LDL-cholesterol lowering increases plasma apelin in isolated hypercholesterolemia.
Tasci, I, Erdem, G, Ozgur, G, Tapan, S, Dogru, T, Genc, H, Acikel, C, Ozgurtas, T, Sonmez, A
Atherosclerosis. 2009;(1):222-8
Abstract
Apelin, a relatively newer adipokine with various actions in cardiovascular system, was recently reported to decrease in dyslipidemia. The present study addresses whether plasma apelin increases after hypolipidemic intervention either through therapeutic life style change (TLC) or statin treatment. A total of 134 patients were subjected to treatment with a TLC intervention for 12 weeks. Of these, 116 successfully completed the period, and LDL-cholesterol level decreased to target level (<160 mg/dL) in 54 (46.5%) individuals. The remaining 62 patients were treated with rosuvastatin for 12 weeks, and 56 of them finished the study. Circulating apelin, adiponectin, leptin, TNF-alpha, hsCRP and insulin levels were determined both at baseline and after TLC intervention and statin treatment. There was no significant change in plasma apelin concentration in patients unresponsive to TLC (p=0.110). LDL-cholesterol lowering either through TLC or statin treatment was accompanied by an increase in plasma apelin (p=0.000, p=0.020) and adiponectin (p=0.001, p=0.011). Serum leptin decreased after successful TLC (p=0.042/male, p=0.023/female) but not after statin treatment (p=0.959/male, p=0.134/female).

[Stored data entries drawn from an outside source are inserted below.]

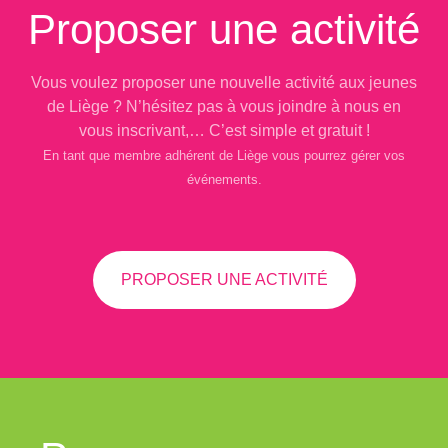
Proposer une activité
Vous voulez proposer une nouvelle activité aux jeunes
de Liège ? N’hésitez pas à vous joindre à nous en
vous inscrivant,… C’est simple et gratuit !
En tant que membre adhérent de Liège vous pourrez gérer vos
événements.
PROPOSER UNE ACTIVITÉ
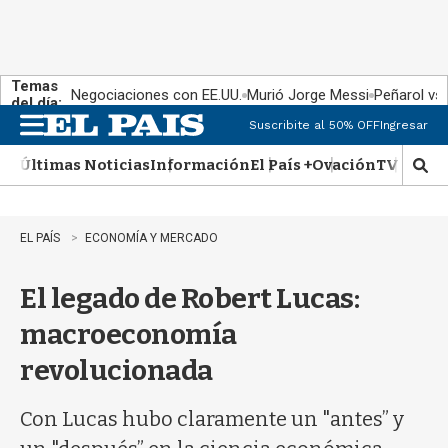
Temas
Negociaciones con EE.UU.
Murió Jorge Messi
Peñarol vs
del día:
Suscribite al 50% OFF
Ingresar
M
e
Últimas Noticias
Información
El País +
Ovación
TV Show
n
M
u
o
s
t
EL PAÍS
ECONOMÍA Y MERCADO
r
a
El legado de Robert Lucas:
r
b
macroeconomía
�
s
revolucionada
q
u
e
Con Lucas hubo claramente un "antes” y
d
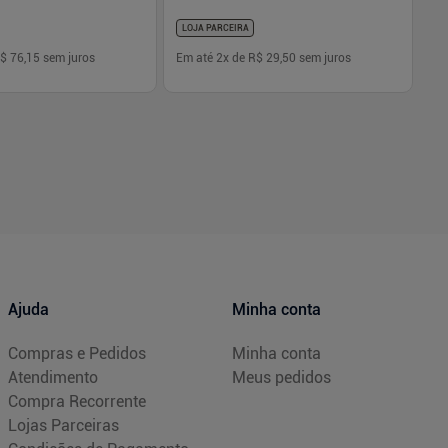
LOJA PARCEIRA
$ 76,15
sem juros
Em até
2
x de
R$ 29,50
sem juros
Em
-
+
1
Comprar
Comprar
Ajuda
Minha conta
Compras e Pedidos
Minha conta
Atendimento
Meus pedidos
Compra Recorrente
Lojas Parceiras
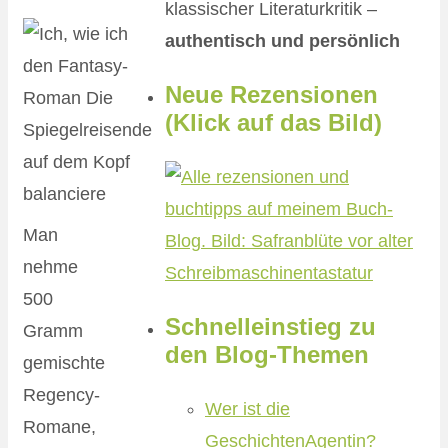
klassischer Literaturkritik –
authentisch und persönlich
Neue Rezensionen
(Klick auf das Bild)
Man
nehme
500
Schnelleinstieg zu
Gramm
den Blog-Themen
gemischte
Regency-
Wer ist die
Romane,
GeschichtenAgentin?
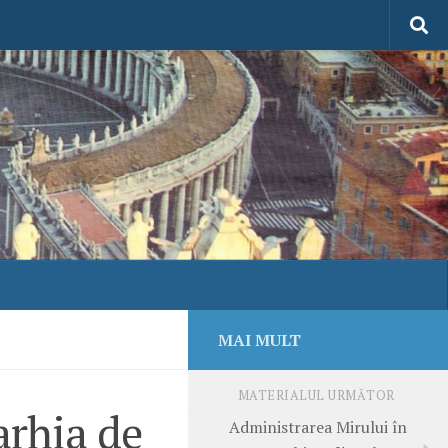
MAI MULT
MATERIALUL URMĂTOR
arhia de
Administrarea Mirului în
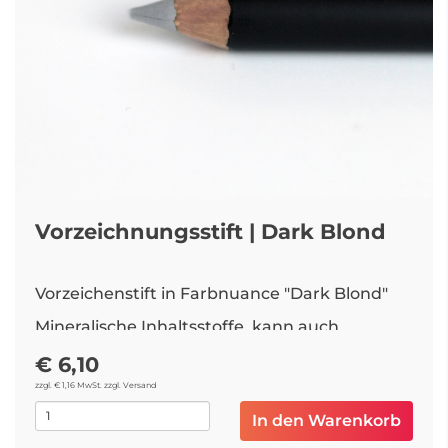
Vorzeichnungsstift | Dark Blond
Vorzeichenstift in Farbnuance "Dark Blond"
Mineralische Inhaltsstoffe, kann auch
einpigmentiert werden.
€ 6,10
Empfehlung: Zum Anspitzen Spitzer oder
zzgl. € 1,16 MwSt. zzgl. Versand
Anspitzklingen verwenden
In den Warenkorb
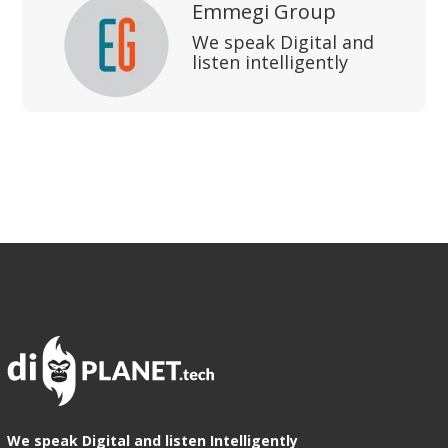
Emmegi Group
We speak Digital and
listen intelligently
We speak Digital and listen Intelligently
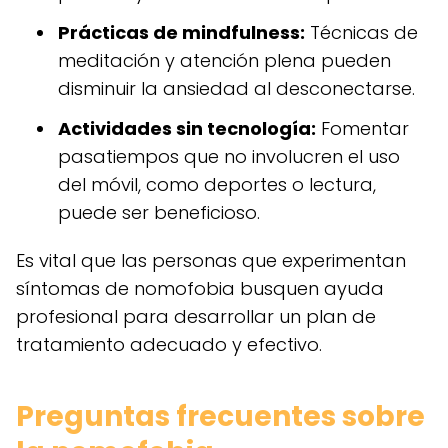
Prácticas de mindfulness:
Técnicas de
meditación y atención plena pueden
disminuir la ansiedad al desconectarse.
Actividades sin tecnología:
Fomentar
pasatiempos que no involucren el uso
del móvil, como deportes o lectura,
puede ser beneficioso.
Es vital que las personas que experimentan
síntomas de nomofobia busquen ayuda
profesional para desarrollar un plan de
tratamiento adecuado y efectivo.
Preguntas frecuentes sobre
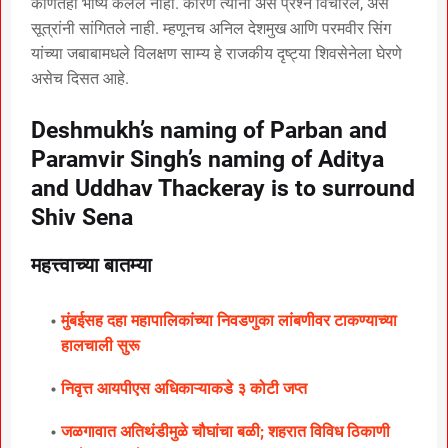
कोणतेही भाष्य केलेले नाही. कारण त्यांना असे प्रश्न विचारले, असे
सूत्रांनी सांगितले नाही. म्हणूनच अनिल देशमुख आणि परमवीर सिंग
यांच्या जबाबामधले विलक्षण साम्य हे राजकीय दृष्ट्या शिवसेनेला घेरणे
असेच दिसत आहे.
Deshmukh’s naming of Parban and
Paramvir Singh’s naming of Aditya
and Uddhav Thackeray is to surround
Shiv Sena
महत्त्वाच्या बातम्या
मुंबईसह दहा महापालिकांच्या निवडणुका लांबणीवर टाकण्याच्या
हालचाली सुरू
निवृत्त आयपीएस अधिकाऱ्याकडे ३ कोटी जप्त
जळगावात अतिथंडीमुळे चौघांचा बळी; शहरात विविध ठिकाणी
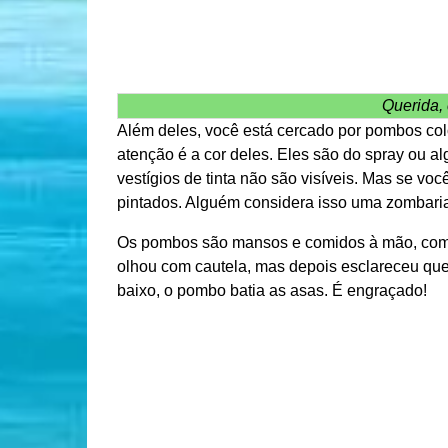
Querida,
Além deles, você está cercado por pombos col
atenção é a cor deles. Eles são do spray ou a
vestígios de tinta não são visíveis. Mas se vo
pintados. Alguém considera isso uma zombaria
Os pombos são mansos e comidos à mão, como to
olhou com cautela, mas depois esclareceu qu
baixo, o pombo batia as asas. É engraçado!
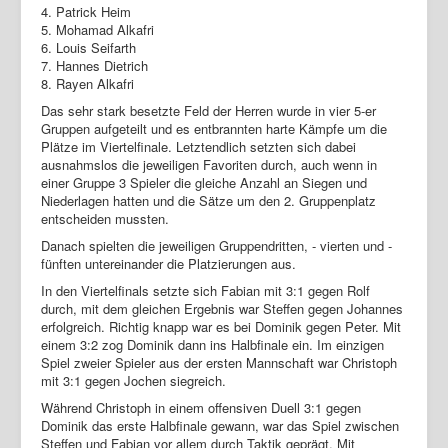
4. Patrick Heim
5. Mohamad Alkafri
6. Louis Seifarth
7. Hannes Dietrich
8. Rayen Alkafri
Das sehr stark besetzte Feld der Herren wurde in vier 5-er
Gruppen aufgeteilt und es entbrannten harte Kämpfe um die
Plätze im Viertelfinale. Letztendlich setzten sich dabei
ausnahmslos die jeweiligen Favoriten durch, auch wenn in
einer Gruppe 3 Spieler die gleiche Anzahl an Siegen und
Niederlagen hatten und die Sätze um den 2. Gruppenplatz
entscheiden mussten.
Danach spielten die jeweiligen Gruppendritten, - vierten und -
fünften untereinander die Platzierungen aus.
In den Viertelfinals setzte sich Fabian mit 3:1 gegen Rolf
durch, mit dem gleichen Ergebnis war Steffen gegen Johannes
erfolgreich. Richtig knapp war es bei Dominik gegen Peter. Mit
einem 3:2 zog Dominik dann ins Halbfinale ein. Im einzigen
Spiel zweier Spieler aus der ersten Mannschaft war Christoph
mit 3:1 gegen Jochen siegreich.
Während Christoph in einem offensiven Duell 3:1 gegen
Dominik das erste Halbfinale gewann, war das Spiel zwischen
Steffen und Fabian vor allem durch Taktik geprägt. Mit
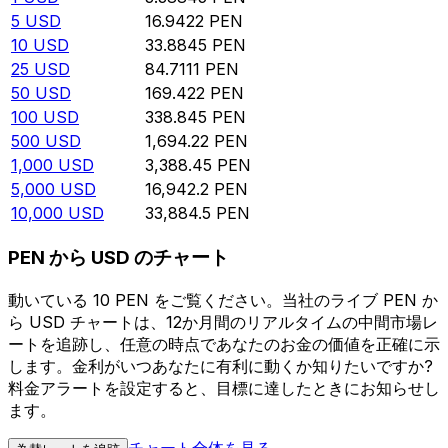
5
USD
16.9422
PEN
10
USD
33.8845
PEN
25
USD
84.7111
PEN
50
USD
169.422
PEN
100
USD
338.845
PEN
500
USD
1,694.22
PEN
1,000
USD
3,388.45
PEN
5,000
USD
16,942.2
PEN
10,000
USD
33,884.5
PEN
PEN から USD のチャート
動いている 10 PEN をご覧ください。当社のライブ PEN か
ら USD チャートは、12か月間のリアルタイムの中間市場レ
ートを追跡し、任意の時点であなたのお金の価値を正確に示
します。金利がいつあなたに有利に動くか知りたいですか?
料金アラートを設定すると、目標に達したときにお知らせし
ます。
チャート全体を見る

Serum TNF-alpha (p=0.902) and plasma hsCRP (p=0.135) levels remained unchanged after TLC intervention but decreased after statin treatment (p=0.000, p=0.023, respectively). Plasma insulin and homeostasis model assessment scores decreased after TLC (p=0.000 for both) but not rosuvastatin treatment (p=0.865, p=0.722, respectively). In conclusion, independent of the type of treatment, reduction in LDL-cholesterol levels in otherwise healthy people with isolated dyslipidemia results in an increase in plasma apelin concentration. More experiments may show a substantial role for this peptide in the mechanism of atherosclerosis.